New video with some of the Ultramarine movie actors talking about their experience so far in being filmed with motion capture cameras, obviously they have started filming so it will probably be a while before the film is complete. Check it out people-
http://www.youtube.com/watch?v=FUuB2xLL5Dc&feature=player_embedded#Also a blog entry from Dan Abnett, the movies script writer-
Guest blog by Dan Abnett
Frenzied howling, and more...
In Warhammer 40,000 terms, I’m something of a veteran: over a decade of work, thirty-plus novels, a good enough rep that when it was announced that I’d written the script for the Ultramarines movie, the Warhammer 40,000 community sounded reassured, because I’m a safe pair of hands (thank you for the comments, guys, you’ll make me blush). Funny thing, on the day of the voice records, I felt like a complete newbie.
For a start, it was at Abbey Road Studios in London. Let's just hear that again in italics. Abbey Road Studios. The street outside looked exactly like the classic Beatles album cover. All through the day, we could hear the distant honks of car horns because there is a constant stream of tourist pilgrims waiting to have their picture taken walking across the iconic zebra crossing in fours. It drives the local traffic INSANE.
I got there early because, well, I was eager. I was shown into the studio where the technicians were setting up. It was weird; a lot of the studio space is taken up with vast banks of sound engineering stuff, but the Image Metric guys just spread their own kit up on top of it - screens, cameras, keyboards, all very lightweight. The only thing they needed was Abbey Road’s sound-insulated space. The vast reserves of world famous recording equipment in the studio were redundant. Sound desks had become benches and tables.
There was almost something arcane about the process: the green glow of the backdrop in an otherwise dark space, the fact that the individual key functions of the keyboards they were using had been re-marked with textliners. Any minute now, they’ll be propitiating the Machine Spirit, I thought. I didn’t say this, of course, because I didn’t want to come across a total asshat fanboy.
Anyway, the voice records were spread over several days, and on the day I was able to attend, the actors working were Sean Pertwee, Johnny Harris and John Hurt. I can tell you now that it’s very weird to meet someone famous. Yes, I know you all think I must do that all the time because I’m windswept and interesting, but I don’t, and I doubt I’d ever get used to it. The recognition circuits in your brain go a little screwy. You recognise someone because their face is so familiar to you, and yet, simultaneously, you know you’ve never actually met them.
By the time the little voice at the back of your mind has started to whisper, “Look. That’s John Hurt. You’re standing in the same room as John Hurt. He’s right there...” you can pretty much forget not coming across as a total asshat fanboy.

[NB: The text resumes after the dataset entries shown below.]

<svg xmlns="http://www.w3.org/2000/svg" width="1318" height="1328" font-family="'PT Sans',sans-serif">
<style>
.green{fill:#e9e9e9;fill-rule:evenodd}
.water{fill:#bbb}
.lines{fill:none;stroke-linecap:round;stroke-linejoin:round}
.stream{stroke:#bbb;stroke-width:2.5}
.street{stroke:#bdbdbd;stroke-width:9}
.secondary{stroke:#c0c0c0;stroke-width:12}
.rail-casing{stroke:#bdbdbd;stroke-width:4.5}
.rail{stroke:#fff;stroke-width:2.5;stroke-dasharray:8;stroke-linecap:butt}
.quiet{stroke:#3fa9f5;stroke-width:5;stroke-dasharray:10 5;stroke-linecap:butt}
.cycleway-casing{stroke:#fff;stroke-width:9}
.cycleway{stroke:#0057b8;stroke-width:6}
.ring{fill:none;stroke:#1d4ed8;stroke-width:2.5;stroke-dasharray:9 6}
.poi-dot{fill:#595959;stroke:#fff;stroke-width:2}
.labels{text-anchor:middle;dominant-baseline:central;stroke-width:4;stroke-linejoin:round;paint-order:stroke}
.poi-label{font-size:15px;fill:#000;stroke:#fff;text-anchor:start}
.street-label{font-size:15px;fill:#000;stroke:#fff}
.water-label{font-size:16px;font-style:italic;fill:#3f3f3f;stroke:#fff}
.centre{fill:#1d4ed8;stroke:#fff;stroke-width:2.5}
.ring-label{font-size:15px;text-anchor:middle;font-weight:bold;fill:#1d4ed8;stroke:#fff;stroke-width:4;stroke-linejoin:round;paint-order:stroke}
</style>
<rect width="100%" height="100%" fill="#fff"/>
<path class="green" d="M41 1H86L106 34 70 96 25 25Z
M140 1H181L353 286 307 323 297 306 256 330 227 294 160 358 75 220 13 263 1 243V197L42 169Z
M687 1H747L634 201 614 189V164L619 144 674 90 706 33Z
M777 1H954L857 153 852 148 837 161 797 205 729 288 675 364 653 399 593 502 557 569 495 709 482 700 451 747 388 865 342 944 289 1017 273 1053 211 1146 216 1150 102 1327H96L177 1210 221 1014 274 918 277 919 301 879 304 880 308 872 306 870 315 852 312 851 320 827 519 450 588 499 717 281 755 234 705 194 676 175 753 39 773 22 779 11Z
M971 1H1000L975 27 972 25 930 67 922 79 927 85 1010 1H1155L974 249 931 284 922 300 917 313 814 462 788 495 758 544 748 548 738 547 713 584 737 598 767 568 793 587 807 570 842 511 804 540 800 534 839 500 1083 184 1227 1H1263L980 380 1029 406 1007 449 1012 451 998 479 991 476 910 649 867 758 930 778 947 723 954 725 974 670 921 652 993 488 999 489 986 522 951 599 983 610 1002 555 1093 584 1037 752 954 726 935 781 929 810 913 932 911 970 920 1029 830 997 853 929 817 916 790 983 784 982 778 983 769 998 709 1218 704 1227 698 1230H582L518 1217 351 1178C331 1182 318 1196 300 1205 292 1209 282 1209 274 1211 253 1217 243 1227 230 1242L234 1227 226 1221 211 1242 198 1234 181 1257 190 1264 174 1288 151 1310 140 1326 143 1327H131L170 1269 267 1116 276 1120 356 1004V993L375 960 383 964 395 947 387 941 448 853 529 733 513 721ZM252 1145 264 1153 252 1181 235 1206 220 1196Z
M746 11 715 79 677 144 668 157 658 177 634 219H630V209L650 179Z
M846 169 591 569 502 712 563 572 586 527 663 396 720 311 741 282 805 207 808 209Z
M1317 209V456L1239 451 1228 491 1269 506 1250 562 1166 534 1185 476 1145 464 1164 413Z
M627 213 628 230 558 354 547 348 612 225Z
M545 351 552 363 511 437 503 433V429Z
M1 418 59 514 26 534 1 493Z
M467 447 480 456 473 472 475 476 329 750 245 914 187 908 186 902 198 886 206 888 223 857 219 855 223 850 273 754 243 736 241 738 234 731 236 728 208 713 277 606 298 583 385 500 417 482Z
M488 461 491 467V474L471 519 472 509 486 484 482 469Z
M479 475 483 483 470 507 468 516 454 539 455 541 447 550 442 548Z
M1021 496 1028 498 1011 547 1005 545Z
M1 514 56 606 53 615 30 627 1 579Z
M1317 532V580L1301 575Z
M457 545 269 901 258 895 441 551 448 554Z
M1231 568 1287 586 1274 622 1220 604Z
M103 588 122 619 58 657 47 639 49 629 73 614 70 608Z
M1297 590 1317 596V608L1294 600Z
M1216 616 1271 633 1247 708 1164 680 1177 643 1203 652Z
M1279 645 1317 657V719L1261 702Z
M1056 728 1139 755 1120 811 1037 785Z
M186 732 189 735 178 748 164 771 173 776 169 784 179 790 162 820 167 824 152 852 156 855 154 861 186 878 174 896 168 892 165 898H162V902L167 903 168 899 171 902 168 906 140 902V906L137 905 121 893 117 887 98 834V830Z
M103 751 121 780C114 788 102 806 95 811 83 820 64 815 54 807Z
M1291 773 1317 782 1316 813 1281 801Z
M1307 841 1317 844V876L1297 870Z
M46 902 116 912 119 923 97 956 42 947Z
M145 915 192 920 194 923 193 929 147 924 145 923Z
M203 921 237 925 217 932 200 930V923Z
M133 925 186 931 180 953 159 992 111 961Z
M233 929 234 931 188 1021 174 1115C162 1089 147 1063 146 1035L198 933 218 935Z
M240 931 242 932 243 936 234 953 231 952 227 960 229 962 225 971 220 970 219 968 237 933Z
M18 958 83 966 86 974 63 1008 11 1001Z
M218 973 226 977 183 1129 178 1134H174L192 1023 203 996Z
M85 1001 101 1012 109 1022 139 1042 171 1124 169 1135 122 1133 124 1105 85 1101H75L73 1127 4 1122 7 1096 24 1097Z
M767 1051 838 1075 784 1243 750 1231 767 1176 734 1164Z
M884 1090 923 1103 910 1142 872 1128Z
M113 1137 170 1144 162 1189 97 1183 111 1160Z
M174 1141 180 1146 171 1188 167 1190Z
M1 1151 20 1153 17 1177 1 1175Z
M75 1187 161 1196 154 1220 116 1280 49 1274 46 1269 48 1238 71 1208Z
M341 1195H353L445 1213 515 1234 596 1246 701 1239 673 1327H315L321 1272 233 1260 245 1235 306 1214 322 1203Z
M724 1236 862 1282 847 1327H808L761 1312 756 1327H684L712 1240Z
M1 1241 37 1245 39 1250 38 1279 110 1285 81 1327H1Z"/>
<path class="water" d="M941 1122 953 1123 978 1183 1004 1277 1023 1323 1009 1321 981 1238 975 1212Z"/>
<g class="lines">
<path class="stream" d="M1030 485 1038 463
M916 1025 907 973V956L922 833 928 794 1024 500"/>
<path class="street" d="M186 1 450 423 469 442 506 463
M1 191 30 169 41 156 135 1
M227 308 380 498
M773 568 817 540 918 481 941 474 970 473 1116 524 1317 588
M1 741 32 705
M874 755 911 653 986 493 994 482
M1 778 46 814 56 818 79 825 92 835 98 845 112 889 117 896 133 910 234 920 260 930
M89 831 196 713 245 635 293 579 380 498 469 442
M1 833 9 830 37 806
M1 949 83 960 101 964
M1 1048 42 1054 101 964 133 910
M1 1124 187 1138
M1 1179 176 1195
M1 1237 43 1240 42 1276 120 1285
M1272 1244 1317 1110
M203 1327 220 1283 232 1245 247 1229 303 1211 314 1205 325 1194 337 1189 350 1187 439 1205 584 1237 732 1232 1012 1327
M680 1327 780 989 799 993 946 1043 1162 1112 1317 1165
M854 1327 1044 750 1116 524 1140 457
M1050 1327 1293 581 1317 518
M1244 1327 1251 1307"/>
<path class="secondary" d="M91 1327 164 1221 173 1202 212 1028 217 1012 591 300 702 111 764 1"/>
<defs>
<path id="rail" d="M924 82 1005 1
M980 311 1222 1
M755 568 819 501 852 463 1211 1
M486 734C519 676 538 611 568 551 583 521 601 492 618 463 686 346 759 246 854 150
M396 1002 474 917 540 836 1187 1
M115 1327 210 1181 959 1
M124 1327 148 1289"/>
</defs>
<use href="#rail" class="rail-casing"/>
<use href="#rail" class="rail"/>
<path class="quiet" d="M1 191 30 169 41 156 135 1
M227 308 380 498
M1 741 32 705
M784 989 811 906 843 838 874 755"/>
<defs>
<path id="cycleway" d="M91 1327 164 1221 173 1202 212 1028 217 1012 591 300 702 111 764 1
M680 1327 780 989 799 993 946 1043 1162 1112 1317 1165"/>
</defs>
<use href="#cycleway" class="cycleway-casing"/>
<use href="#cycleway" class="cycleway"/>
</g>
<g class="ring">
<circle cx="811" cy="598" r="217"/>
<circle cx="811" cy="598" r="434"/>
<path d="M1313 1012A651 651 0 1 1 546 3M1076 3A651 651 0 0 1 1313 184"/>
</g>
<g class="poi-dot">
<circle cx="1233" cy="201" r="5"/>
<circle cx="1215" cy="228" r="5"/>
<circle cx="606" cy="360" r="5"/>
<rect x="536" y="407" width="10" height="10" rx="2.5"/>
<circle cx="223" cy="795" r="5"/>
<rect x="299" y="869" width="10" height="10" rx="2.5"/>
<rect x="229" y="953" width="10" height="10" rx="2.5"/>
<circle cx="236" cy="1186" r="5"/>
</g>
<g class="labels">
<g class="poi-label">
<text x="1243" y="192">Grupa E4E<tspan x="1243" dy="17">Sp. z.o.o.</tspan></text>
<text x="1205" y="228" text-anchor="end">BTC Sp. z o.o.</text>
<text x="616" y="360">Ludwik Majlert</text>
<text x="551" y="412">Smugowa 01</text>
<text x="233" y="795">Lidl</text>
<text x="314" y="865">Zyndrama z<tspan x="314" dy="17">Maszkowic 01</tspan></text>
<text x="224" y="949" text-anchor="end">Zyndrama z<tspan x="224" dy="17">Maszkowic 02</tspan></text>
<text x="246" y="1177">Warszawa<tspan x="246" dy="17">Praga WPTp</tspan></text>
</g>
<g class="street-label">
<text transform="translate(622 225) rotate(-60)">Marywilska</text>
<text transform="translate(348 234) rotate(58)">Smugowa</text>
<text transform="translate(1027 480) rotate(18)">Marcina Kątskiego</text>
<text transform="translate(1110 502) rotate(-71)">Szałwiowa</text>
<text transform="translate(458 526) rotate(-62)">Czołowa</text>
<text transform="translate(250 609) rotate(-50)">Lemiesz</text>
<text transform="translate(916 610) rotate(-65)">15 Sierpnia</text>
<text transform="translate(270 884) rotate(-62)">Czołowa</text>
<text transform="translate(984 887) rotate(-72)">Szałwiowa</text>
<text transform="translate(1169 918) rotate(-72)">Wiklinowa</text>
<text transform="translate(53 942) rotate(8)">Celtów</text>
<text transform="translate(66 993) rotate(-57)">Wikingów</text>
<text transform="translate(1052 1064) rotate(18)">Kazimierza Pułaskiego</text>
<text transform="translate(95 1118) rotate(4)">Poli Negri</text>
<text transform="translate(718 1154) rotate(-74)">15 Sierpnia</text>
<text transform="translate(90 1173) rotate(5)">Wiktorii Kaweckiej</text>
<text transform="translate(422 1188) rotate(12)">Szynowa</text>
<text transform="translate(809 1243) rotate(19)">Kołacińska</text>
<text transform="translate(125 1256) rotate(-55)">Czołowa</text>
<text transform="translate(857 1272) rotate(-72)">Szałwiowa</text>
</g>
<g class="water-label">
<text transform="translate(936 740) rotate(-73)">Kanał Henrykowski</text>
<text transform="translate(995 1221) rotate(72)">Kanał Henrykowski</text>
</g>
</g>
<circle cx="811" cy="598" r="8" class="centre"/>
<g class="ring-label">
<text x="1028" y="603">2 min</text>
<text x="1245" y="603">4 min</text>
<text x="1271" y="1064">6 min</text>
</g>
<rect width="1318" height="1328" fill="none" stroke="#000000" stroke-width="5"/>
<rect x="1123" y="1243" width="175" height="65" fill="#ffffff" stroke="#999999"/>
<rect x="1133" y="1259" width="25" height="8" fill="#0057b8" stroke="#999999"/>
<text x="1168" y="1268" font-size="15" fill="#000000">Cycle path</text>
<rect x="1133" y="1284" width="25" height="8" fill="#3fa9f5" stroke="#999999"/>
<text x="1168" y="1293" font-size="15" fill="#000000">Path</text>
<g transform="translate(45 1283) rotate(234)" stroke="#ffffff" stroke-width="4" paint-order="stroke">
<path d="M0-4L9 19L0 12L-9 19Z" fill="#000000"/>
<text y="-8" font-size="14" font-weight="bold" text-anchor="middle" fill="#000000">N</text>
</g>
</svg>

The sessions weren’t just about voice recording, of course. If you’ve checked out the stuff on this site about what Image Metrics does, you’ll see that it’s a whole motion capture thing. Sean, John and Johnny were having their faces mapped as they recorded the lines. Though the characters they are playing will look nothing like them, their faces will move with an authentic realism to match their voices. But it’s just the faces: these gentlemen were being required to act with their voices and faces, yet not move their bodies around because that disrupted the camera line. It’s a pretty amazing process and, it’s fair to say, at this nuts-and-bolts production end of things, it’s a very unshowbizzy and comical one. Grown men, grown, famous men, sitting in green-lit booths, looking down the barrel of a camera, and being asked to make any number of strangulated noises of pain and effort, while very serious technical types study the results and say things like, “Can you give me a bit more frenzied howling, Sean?” without a touch of irony.
Sean Pertwee’s reply to that last request, I am happy to report, was the immortal, “Frenzied howling? I don’t tend to do frenzied howling.”
It was a very funny day. They got some great material, but it was very funny, and the actors seemed to relish it too. John Hurt was every bit the immaculate professional you might expect him to be. Sean had to make his face suggest the most extreme acrobatic activities. Johnny Harris kept us all in stitches. After one particularly raucous take where it sounded like he’d been smashed about most brutally, he sighed ruefully and wondered out loud over the intercom if he had maybe just “written myself out of the sequel.” Martyn, the director, compared notes with the producer, Bob. He clicked on the intercom and said “Johnny? Bob wants this take to sound like you’ve been whacked through the back of the head with a pick.”
“Love you too, Bob,” replied Johnny dryly.
Love this process. I can’t wait to see the results. The day spent watching them at work, and seeing the fine-tuning, tweaking and do-overs they had to do reminded me what a team effort it all was. Back at script stage, I had begun to get paranoid that my comparative lack of experience as a writer of screenplays was causing too many redrafts. It wasn’t that. A movie is a collective enterprise, and everybody just reworks and reworks his or her contribution until it fits the whole. If that means another redraft or another retake, so be it.
From where I was sitting that day, the frenzied howling was spot on.